Y'know, the way we're talking about architecture here, it'd be as if the primary goal of heritage conservation districts wasn't to save and retain old buildings, but to advance "traditionalist" principles of design. Or like tearing down, say, original 30s dwellings in a Home Smith neighbourhood is perfectly fine as long as the replacement follows the same "Old English" styling--so before long, we might have a whole street of "Old English" dwellings built this century where there were once dwellings of the 20s and 30s, but oh!, it's a whole lot better than if it were those boxy "Modern" houses. And it's a sign that the neighbourhood is *alive* rather than a dead artifact of the 20s and 30s; a demonstration of the "timeless appeal" of Old English
Which is a, er...*inane*, getting-it-all-backwards way of going about it.
And speaking of boxy "Modern" houses, maybe the ultimate demonstration of that kind of ahistorical stupidity was this BlogTO piece which referred to this as a "mid-century masterpiece"
While not authentically mid-century, 15 Evergreen Gardens is an architectural masterpiece that does the style justice. The home has a stunning abunda…
www.blogto.com
Of course, you really have to squint to notice the opening fine print "While not authentically mid-century".
Hey, they could have labelled it “contemporary”—but noooo, “mid-century”. Yeah, I guess on behalf of a dumb Millennial clientele who wants something labelled “mid-century” without the inconveniences of authentic mid-century, and for whom names like Peter Dickinson or Jerome Markson or James Murray might draw blanks relative to, I dunno, Ferris Rafauli or something. (Or like if yesterday’s “enlightened” clientele might have bought Frank Lloyd Wright homes and restored them, today’s high-minded parvenu might be more content w/building “contemporary” FLW homes according to some notion of “original plans” or just plain "in the spirit of".)
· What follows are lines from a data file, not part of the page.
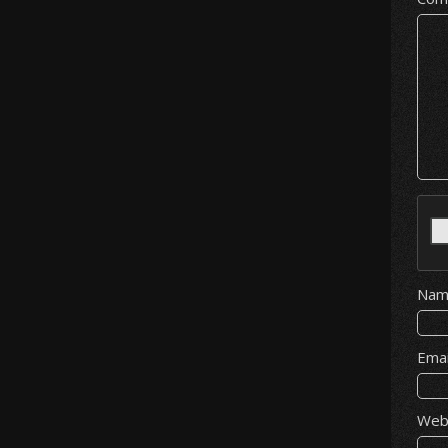
Na
Ema
Web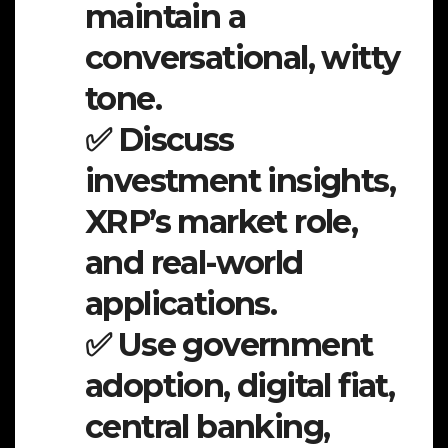
maintain a
conversational, witty
tone.
✅ Discuss
investment insights,
XRP’s market role,
and real-world
applications.
✅ Use government
adoption, digital fiat,
central banking,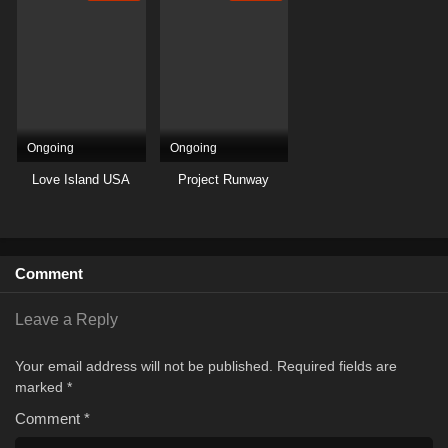
Ongoing
Ongoing
Love Island USA
Project Runway
Comment
Leave a Reply
Your email address will not be published.
Required fields are
marked
*
Comment
*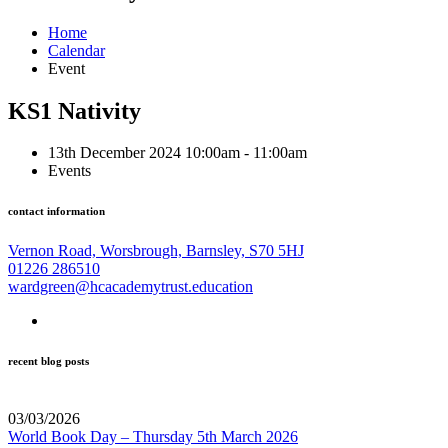
Home
Calendar
Event
KS1 Nativity
13th December 2024 10:00am - 11:00am
Events
contact information
Vernon Road, Worsbrough, Barnsley, S70 5HJ
01226 286510
wardgreen@hcacademytrust.education
recent blog posts
03/03/2026
World Book Day – Thursday 5th March 2026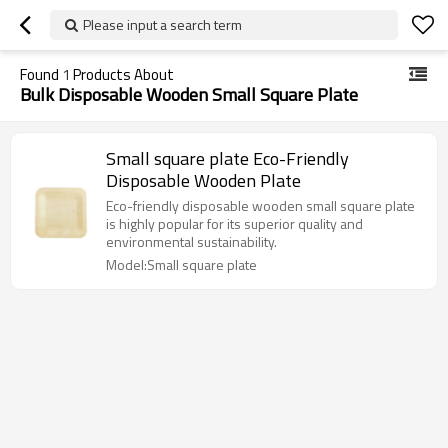
Please input a search term
Found
1
Products About
Bulk Disposable Wooden Small Square Plate
Small square plate Eco-Friendly
Disposable Wooden Plate
Eco-friendly disposable wooden small square plate
is highly popular for its superior quality and
environmental sustainability.
Model:Small square plate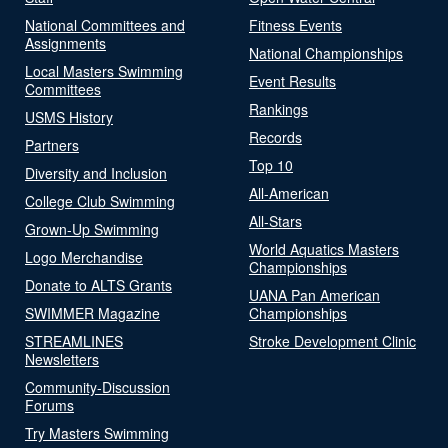
National Committees and
Fitness Events
Assignments
National Championships
Local Masters Swimming
Event Results
Committees
Rankings
USMS History
Records
Partners
Top 10
Diversity and Inclusion
All-American
College Club Swimming
All-Stars
Grown-Up Swimming
World Aquatics Masters
Logo Merchandise
Championships
Donate to ALTS Grants
UANA Pan American
SWIMMER Magazine
Championships
STREAMLINES
Stroke Development Clinic
Newsletters
Community-Discussion
Forums
Try Masters Swimming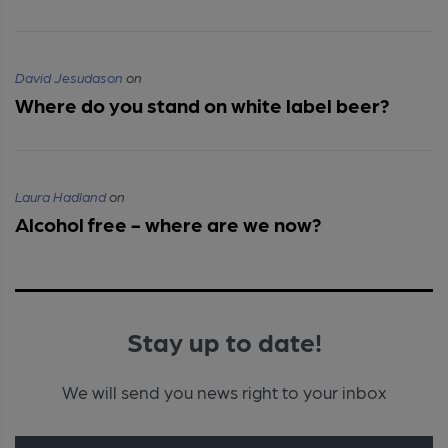
David Jesudason
on
Where do you stand on white label beer?
Laura Hadland
on
Alcohol free - where are we now?
Stay up to date!
We will send you news right to your inbox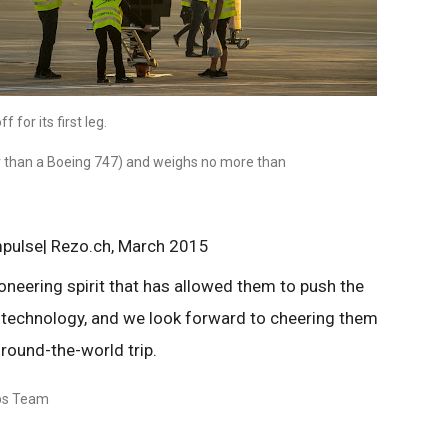
 for its first leg.
r than a Boeing 747) and weighs no more than
mpulse| Rezo.ch, March 2015
ioneering spirit that has allowed them to push the
 technology, and we look forward to cheering them
 round-the-world trip.
ips Team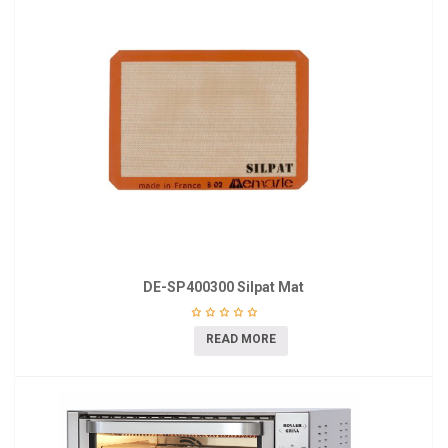
DE-SP400300 Silpat Mat
READ MORE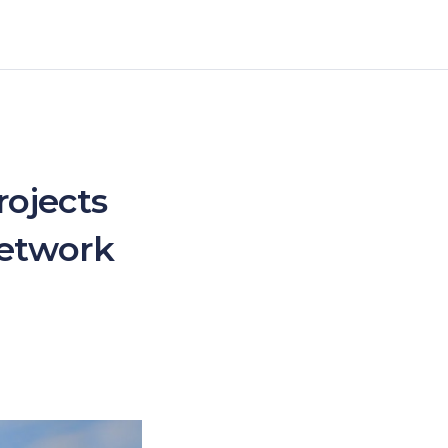
ojects
Network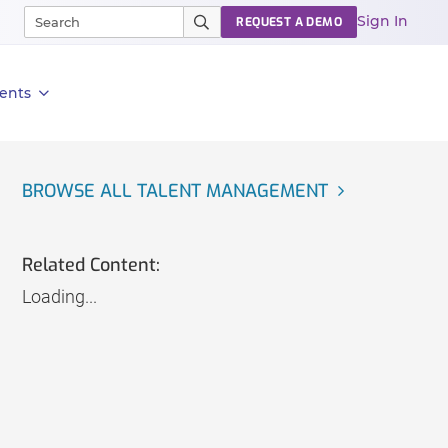
Sign In
REQUEST A DEMO
ents
BROWSE ALL TALENT MANAGEMENT
Related Content:
Loading...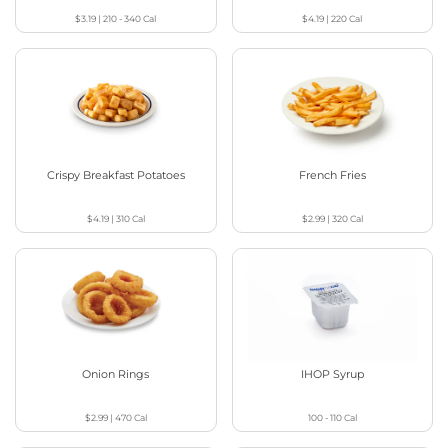
$3.19
|
210 - 340
Cal
$4.19
|
220
Cal
Crispy Breakfast Potatoes
French Fries
$4.19
|
310
Cal
$2.99
|
320
Cal
Onion Rings
IHOP Syrup
$2.99
|
470
Cal
100 - 110
Cal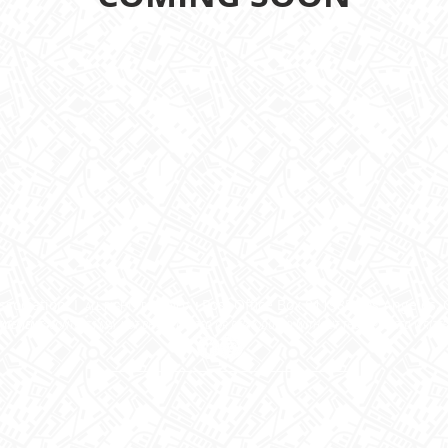
ssociation I
Post Office Box 811985 Los Angeles, 
I
ALL RIGHTS RESERVED.
TATEMENT:
CONTENTS MAY NOT BE DUPLICATED OR REPRODUCED WITHOUT THE EXPRESSED WRITT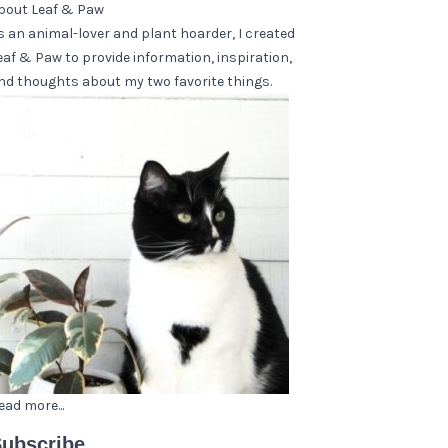
bout Leaf & Paw
s an animal-lover and plant hoarder, I created
eaf & Paw to provide information, inspiration,
nd thoughts about my two favorite things.
ead more...
ubscribe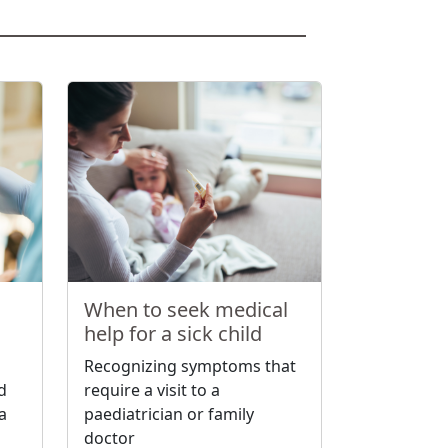
When to seek medical
help for a sick child
Recognizing symptoms that
nd
require a visit to a
a
paediatrician or family
doctor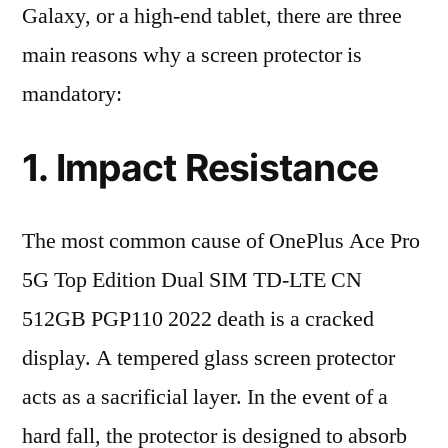
Galaxy, or a high-end tablet, there are three
main reasons why a screen protector is
mandatory:
1. Impact Resistance
The most common cause of OnePlus Ace Pro
5G Top Edition Dual SIM TD-LTE CN
512GB PGP110 2022 death is a cracked
display. A tempered glass screen protector
acts as a sacrificial layer. In the event of a
hard fall, the protector is designed to absorb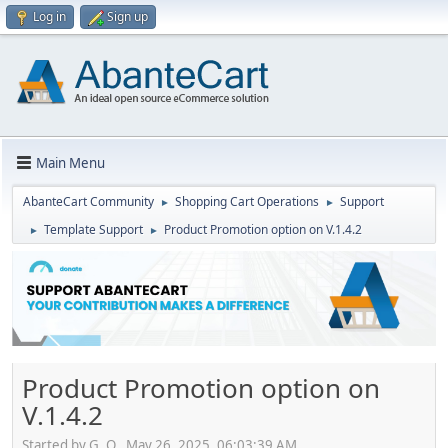
Log in
Sign up
Main Menu
AbanteCart Community
Shopping Cart Operations
Support
►
►
Template Support
Product Promotion option on V.1.4.2
►
►
Product Promotion option on
V.1.4.2
Started by G. O., May 26, 2025, 06:03:39 AM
And it illuminates the problem w/applying stylistic categories in total disconnection from historical actuality—as if architectural style were less chronological taxonomy than stylistic cosplay. Which goes as much for the modern as for the traditional these days.
And likewise, in the past, BlogTO posted some Forest Hill listing making a big deal out of how it looked like something out of the 18th century or something or another—left unspoken was whether the house was a new build or a presumably interwar Forest Hill original, which’d make a *big* difference re such impressions. (Of course, the fact that the real estate “staging” of these houses almost invariably make them look insufferably yuppie-new doesn’t help.)
The *exterior* is actually the most decent part (though its primary allusions are more interwar than, uh, “mid-century”). But as presented here, it’s almost an afterthought and a token mandated bow to “civic design”. After all, it’s a real estate listing: it’s geared to the buyer, not the beholder. And to a buyer for whom private spheres are more important than public spheres: they have little sense of “the common” except in self-serving terms. And their impression of “masterpiecedom” and domestic architecture is drawn from popular style magazines and TV channels: places that sell celebrity and “aspirationism” that are very interior-focussed or “sanctum-focussed”. The exterior may partake in the diverse richness of the neighbourhood, but the interior is just so much hot air under the delusion that *it’s* what’s important here. It’s just part and parcel of the narcissistic sterilization of our everyday under the delusion that it’s “discernment”—like choosing our own news feeds, choosing our own Spotify playlists, and losing all sense of the open-ended “bearing witness” that once made us party to ever-unfolding diversity. The only “context” that matters is our individual own, and those which directly serve the same. We’ve “selectivized” our way into bland pods and silos. Thus domestic architecture becomes “real estate”: entirely a matter of “would I buy this”, rather than one being able to thoughtfully reflect upon what surrounds us regardless of whether we’d buy it or not.
And *that* is what lies at the core of today's dumbed-down mass taste for traditionalism *and* modernism.